Further boosting the country’s attractiveness are the literal gateways that are being provided to Rwanda through the construction of roads and railways. As reported by the Rwandan Minister of Infrastructure, James Musoni, the Central Corridor member states have established the Central Corridor Transit Transport Facilitation Agency (CCTTFA) to expedite the implementation of the Standard Gauge Railway Project. It’s expected that the completion of the railway project will significantly reduce the cost of transport of goods, greatly facilitating regional and international trade. To support these efforts, an industrial parks program has been launched that will supplement the ongoing Kigali Special Economic Zone while plans are already in place to further develop the main airport in the country’s capital and construct a new international airport in Bugesera.
While Rwanda has been actively deploying measures to create a level playground by enabling the private sector and business to thrive, it has also made strides in leveraging its most valuable resource: its people. The country’s largely bilingual French and English-speaking talent pool is the key to building solid institutions in Africa, argues Benjamin Gasamagera, Chairman of the Rwanda’s Private Sector Federation and Managing Director of Safari Center, an incubation center for business innovations and technology based in Kigali.
“If you look at the size of Africa, Rwanda is but a drop in the sea in terms of space.
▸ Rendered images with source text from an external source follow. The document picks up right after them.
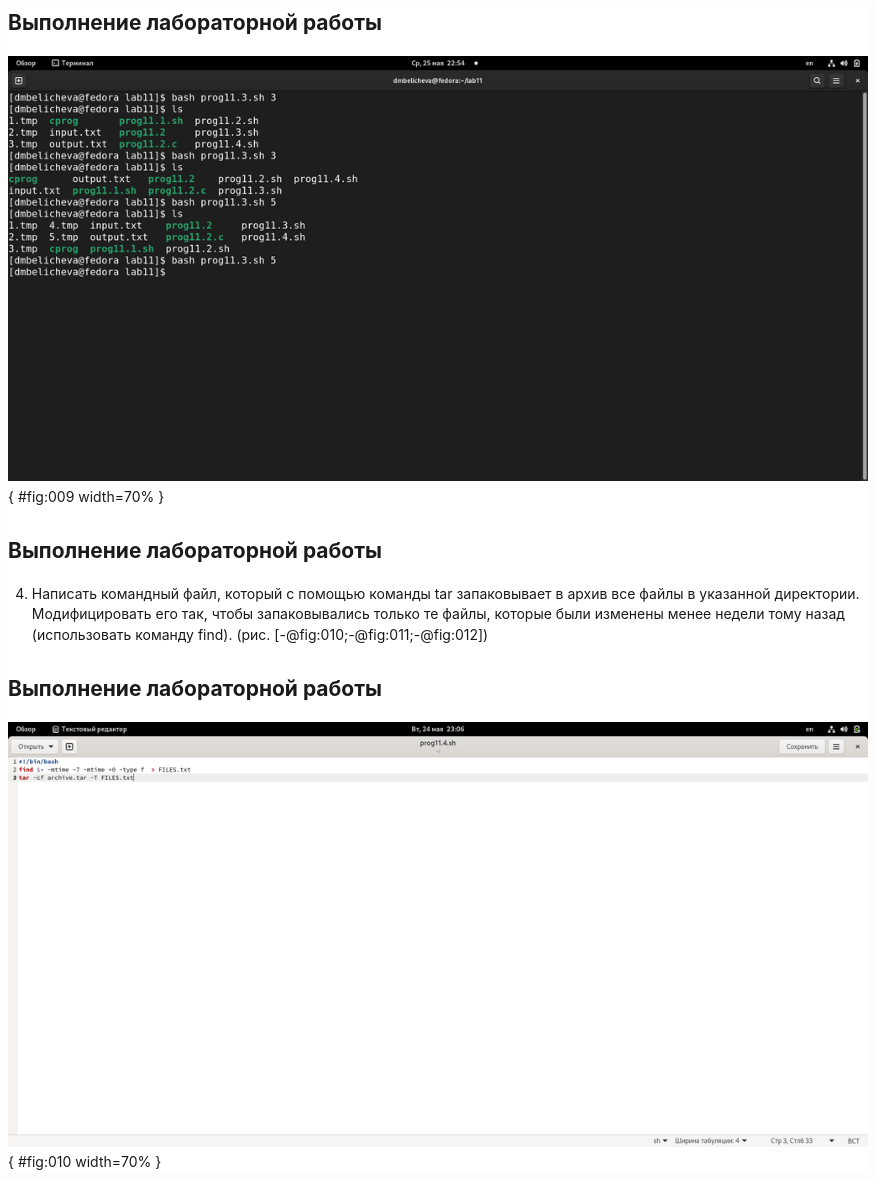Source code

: ## Выполнение лабораторной работы

![Результат](image/9.png){ #fig:009 width=70% }

## Выполнение лабораторной работы

4. Написать командный файл, который с помощью команды tar запаковывает в архив
все файлы в указанной директории. Модифицировать его так, чтобы запаковывались
только те файлы, которые были изменены менее недели тому назад (использовать
команду find). (рис. [-@fig:010;-@fig:011;-@fig:012])

## Выполнение лабораторной работы

![Четвертая программа](image/10.png){ #fig:010 width=70% }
However, this country’s commitment to improving its society can create a ripple effect throughout the continent”
Benjamin Gasamagera, Chairman, Private Sector Federation and Managing Director of Safari Center
“An institution can only be as good as the people who are part of it,” he says, adding that if a population isn’t educated, institutions will never be valued or regarded. In Africa in particular, governing organizations have a chronic history of deceiving the population and suffer from devaluation in their governance. Investing in people is the antidote to this disillusionment. Teaching people how to improve institutional bodies so that they feel invested and engaged with them is the way forward, argues Mr. Gasamagera.
“We must make people believe in the value of cross-sectorial foundations,” he says. “If you look at the size of Africa, Rwanda is but a drop in the sea in terms of space. However, this country’s commitment to improving its society can create a ripple effect throughout the continent. Making the people believe in the power of organizations is a key factor to success.” By enforcing this vision, Mr. Gasamagera believes that African workers will help foster foreign investment and corporate profit.
For those keen to invest in Rwanda, he says that the time is right, but it is also time for the country to improve the image it has abroad. Due to Africa’s lack of industrialization, Mr. Gasamagera maintains that the region suffers from being looked upon as a group of countries able to provide raw materials only.
This is untrue, he says. Rwanda for example is not only well-placed to provide raw materials, but more importantly, to turn those raw materials into value-added goods. Increasingly, the population is coming to understand this new vision of itself, but significant efforts still need to be made. Entrepreneurs and investors alike must lead the charge by forming cross-border cooperation, cultivating new talent, and inspiring Africans to believe in raising the bar.
“A strong and committed government empowers people to believe in themselves,” says Mr. Gasamagera. “When you make people feel empowered, they will give you back the gift you granted to them.”